Before we get into actual code, what type or stage of project is Jade practical for? From my time with it, I've learned that Jade is great for developing the follow:

  • Dynamic, static sites ("dynamic, static sites" say whattttt? I'll get into this later!)
  • Sites built on Node.js
  • Prototypes
  • Building sites before CMS integration
  • A site with a lot of redundant code

With that said, let's get into what I deem the "practical" parts of Jade.

Includes

How you ever wished upon a shooting star that you could simply include an HTML file inside another HTML file? Well, you're wish sort of came true. HTML Imports are a thing, the support is just not there yet. Jade, however, has includes, a way to import files into one another. Jade even transfers variables, mixin, ect, from file to file. Jade includes are pretty simple: include ./global/_head.jade.

Template

Jade also has the ability to compile templates, allowing for us to inject multiple sections of content into a singular template file! First up is the layout file, which is just a jade file using the keyword block to define content blocks. The block keyword is followed by an identifer, such as "content", or it can be left blank if it's the default block.

// layout.jade
html
	include head.jade
body
	block content
	block side

Once the layout is built, we will use the the extends keyword to define a page as part of a template. The extends keyword should be followed by the path to the layout.

// index.jade
extends layout.jade
block content
	| This is some generic content
block side
	| This is a side navigation

Variables

This is sort of cheating as Jade doesn't technically have variables, but it supports inline JavaScript. That means you can harness the powers of JavaScript in your HTML, opening a lot of possibilities. To create a variable in Jade, you'd write begin the line with -, and write a declaration in pure JavaScript. These are great for any content that might change that is used multiple times throughout a site, like an address or email:

-var finalEmail = "info@awesomesaucepasta.com"
p= "For delicious pasta, email us at"+finalEmail+"!"

Interpolation

As you might have noticed in the example, we used added the strings together using JavaScript to write out the paragraph. This can make your code ugly, especially if the dynamic variable needed is something as small as an email. Luckily, Jade supports interpolation. To display a variable on the page, you simple have to write a # in front and surround it in curly braces. Using interpolation, our code will look like this:

-var finalEmail = "info@awesomesaucepasta.com"
p For delicious pasta, email us at #{finalEmail}!

Arrays

I use arrays a lot in my code. They're awesome for, as you probably guessed, iteration! Being able to have one giant list of anything in HTML is always handy, but here is an example. Let's say Awesome Sauce Pasta has grown, and their business can no longer be contained by one email! They want us to replace their old email with three new ones:

-var contactEmails = ["info", "catering", "marketing"];
p To contact a department, email us at one of the following:
ul
	each val in contactEmails
		li= val+"@awesomesaucepasta.com"

With these adjustments, the code will now repeat the last line three times, one for each of the emails!

Objects

Objects are honestly just about my favorite things in JavaScript, and that extends to Jade. Let's say Awesome Sauce Pasta loves the last fix, but now they want a department name, days that departmet is open, and a phone number accompanying their new emails. We can use objects to accomplish this easily.

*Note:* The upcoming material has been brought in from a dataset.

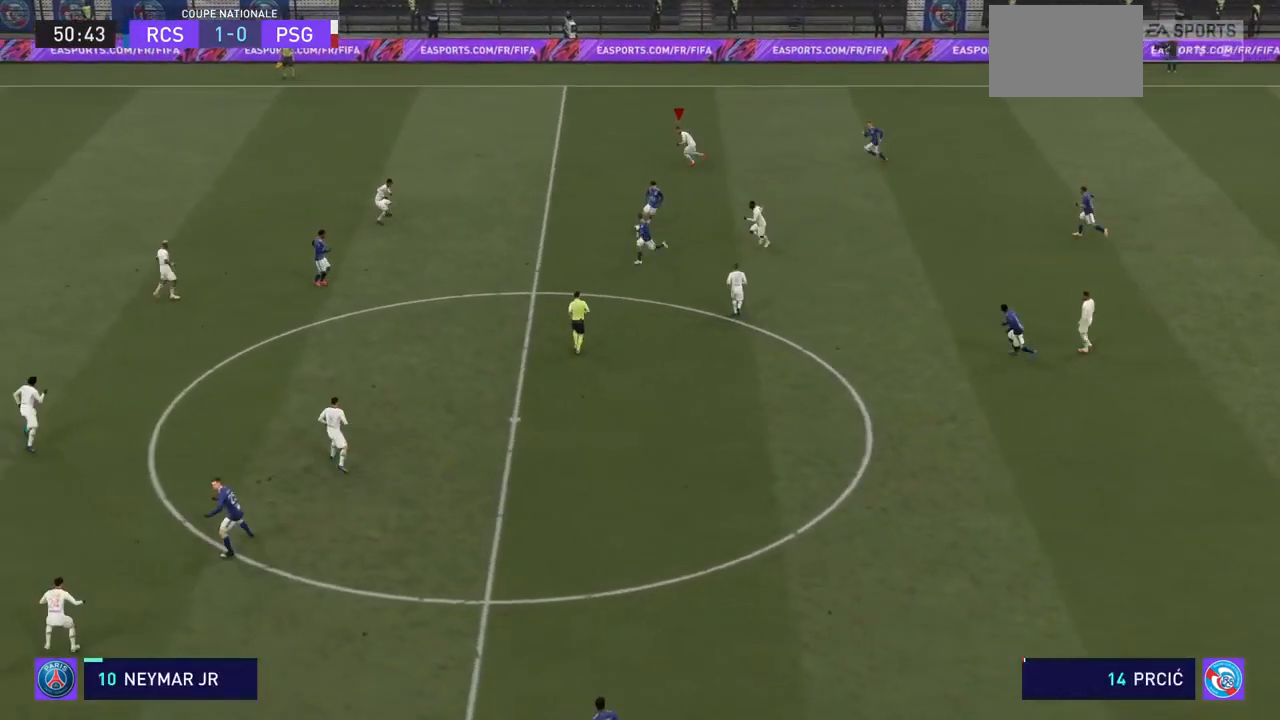
{"dt_ms": 1000, "buttons": ["R2"], "left_stick": "up-left", "right_stick": "center"}
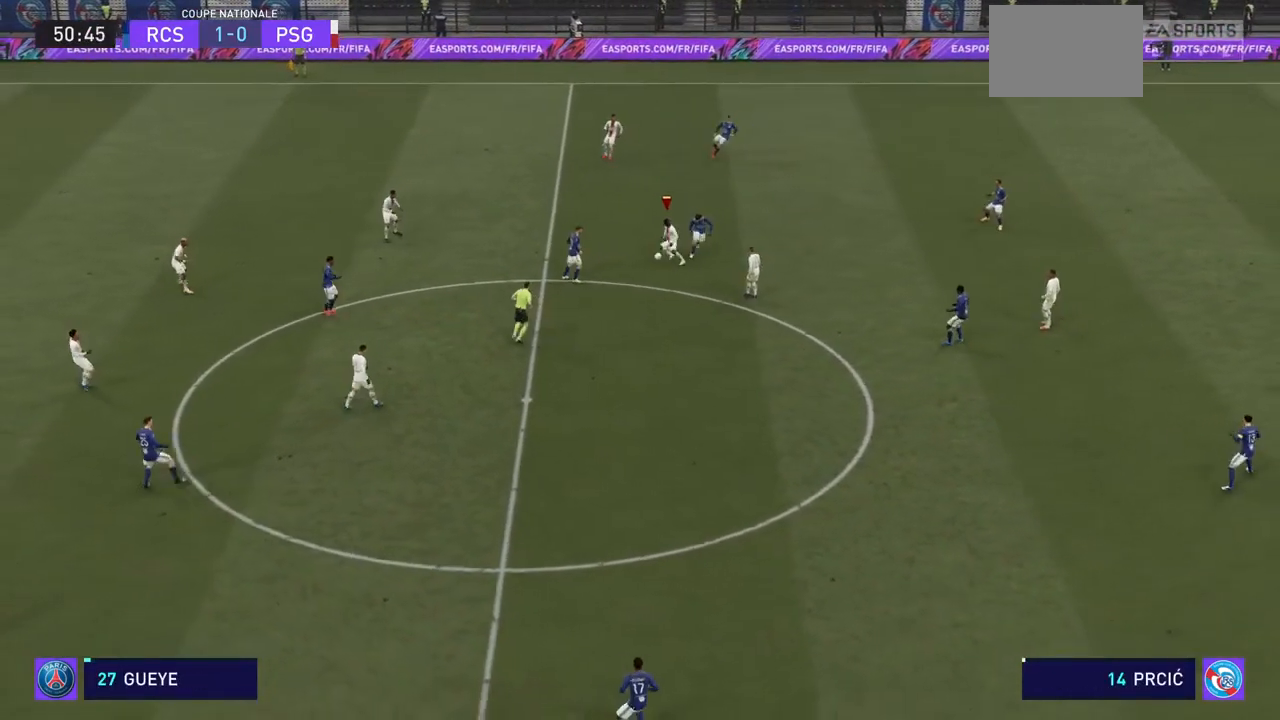
{"dt_ms": 500, "buttons": ["R2"], "left_stick": "center", "right_stick": "center", "events": [[167, "left_stick", "up"], [300, "left_stick", "down-right"], [467, "left_stick", "center"]]}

//I hate wrapping lines, and my code editor breaks with these really long lines(What's up with that, amirite?). I've found that using .push() is a nice and simple solution.
-var contactEmails = []
-contactEmails.push({department: "General info", email: "info", openOn: "Every Day", phone: "555-5576"})
-contactEmails.push({department: "Catering", email: "catering", openOn: "Wed-Mon", phone: "555-5576+1"})
-contactEmails.push({department: "Marketing", email: "marketing", openOn: "Mon-Fri", phone: "555-5576+2"})
p Contact a department:
ul
	each dep in contactEmails
		li= dep.department+": "+dep.email+"@awesomesaucepasta.com"+" | "+dep.phone+" | "+"open "+dep.openOn

Conclusion

There are awesome parts about Jade, and awful parts of Jade. When choosing it for your project, think wisely!